Repeat word for word the part of the marketing operations text between "SaaS marketing organizations" and "existing relationship scope.", inclusive.

Source excerpt:
- - - - -
Today’s marketing organizations are assigned quantifiable goals and quotas such as the number of leads booked or the dollar value of pipeline created. Marketing Ops tracks all the KPIs and provides regular reporting. In addition, the Ops team analyzes the performance of different campaigns and channels to help demonstrate the ROI of spend. Examples of the types of metrics tracked include:

  • Leads, Deals, Wins – Reporting on the quantity of marketing sourced leads (MQLs and SQLs) into the top of the funnel. Equally important is the number of leads that convert into sales opportunities and closed business.
  • Pipeline, Bookings, ARR – Quantifying the dollar value of marketing-sourced leads. Depending upon the company, the value might expressed in terms of ARR, ACV, or TCV as they convert from pipeline to bookings to revenue.
  • Ad Impressions, Clicks, Conversions – Analyzing the return on advertising spend from paid search and display campaigns. Understanding the conversions to content downloads, demo requests, and free trials.

Popular SaaS Marketing Metrics

CEOs have finally gotten religion around the importance of lead generation to growth. As a result, all eyes are on the pipeline and top of funnel metrics. Marketing operations teams are responsible for the “high visibility” metrics on MALs, MQLs, and SQLs to board members, investors, and executives. As marketing decisions continue to be more data-driven the role of marketing operations is likely to evolve from a support function enabling the team to more of a strategic function that is driving decision making.

Marketing Qualified Leads
Lead to Win Conversion
Customer Acquisition Cost
Sales Qualified Lead (SQL)
Last Touch Attribution
Marketing Sourced Bookings
Email Clickthrough Rate
Pipeline Velocity
Return on Advertising Spend
Total Pipeline Generated

Process Design

SaaS marketing organizations have millions, if not billions, of interactions with potential buyers each year. The data points need to be analyzed and scored to determine which qualify as a lead, where the lead should be routed, and how the lead should be attributed. Marketing Ops teams need to work closely with BDRs, sales, and partner organizations to design process flows for:

  • Qualification & Scoring – Defining criteria for leads to advance to MAL, MQL, SQL. Scoring leads based upon firmographic, technographic, and behavioral intelligence data.
  • Lead Routing – Automating the distribution of new leads to BDRs, sales reps, and customer success managers based upon territory assignments and existing relationship scope.
  • Lead Attribution – Assigning credit for the lead to the first known engagement, last touchpoint before conversion, or the weighted average of multiple different steps.
  • Nurturing – Maintaining a regular cadence of communications with future potential leads until the prospects meet the qualification criteria for sales engagement.
- - - - -
(Saved entries)
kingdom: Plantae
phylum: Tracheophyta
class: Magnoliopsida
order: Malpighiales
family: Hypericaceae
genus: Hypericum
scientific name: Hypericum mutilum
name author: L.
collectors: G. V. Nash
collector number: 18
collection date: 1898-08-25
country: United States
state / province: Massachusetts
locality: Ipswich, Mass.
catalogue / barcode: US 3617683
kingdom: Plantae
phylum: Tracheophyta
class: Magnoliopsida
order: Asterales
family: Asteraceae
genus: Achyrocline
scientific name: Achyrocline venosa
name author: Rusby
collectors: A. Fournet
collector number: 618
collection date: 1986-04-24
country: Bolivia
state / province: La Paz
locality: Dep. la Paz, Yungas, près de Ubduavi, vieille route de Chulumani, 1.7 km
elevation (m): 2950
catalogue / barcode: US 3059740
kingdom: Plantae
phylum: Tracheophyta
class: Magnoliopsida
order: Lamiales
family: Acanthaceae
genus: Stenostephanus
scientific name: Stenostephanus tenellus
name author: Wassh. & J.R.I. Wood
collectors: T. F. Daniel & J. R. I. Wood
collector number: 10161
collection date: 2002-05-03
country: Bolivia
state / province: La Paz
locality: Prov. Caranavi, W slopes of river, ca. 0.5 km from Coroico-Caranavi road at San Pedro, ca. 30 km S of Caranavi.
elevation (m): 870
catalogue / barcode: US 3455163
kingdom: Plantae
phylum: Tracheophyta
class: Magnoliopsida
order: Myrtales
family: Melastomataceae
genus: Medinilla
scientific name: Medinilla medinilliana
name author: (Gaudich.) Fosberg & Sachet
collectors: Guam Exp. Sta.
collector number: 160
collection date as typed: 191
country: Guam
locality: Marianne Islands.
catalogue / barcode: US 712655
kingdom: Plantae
- - - - -
Exercise solution:
SaaS marketing organizations have millions, if not billions, of interactions with potential buyers each year. The data points need to be analyzed and scored to determine which qualify as a lead, where the lead should be routed, and how the lead should be attributed. Marketing Ops teams need to work closely with BDRs, sales, and partner organizations to design process flows for:

  • Qualification & Scoring – Defining criteria for leads to advance to MAL, MQL, SQL. Scoring leads based upon firmographic, technographic, and behavioral intelligence data.
  • Lead Routing – Automating the distribution of new leads to BDRs, sales reps, and customer success managers based upon territory assignments and existing relationship scope.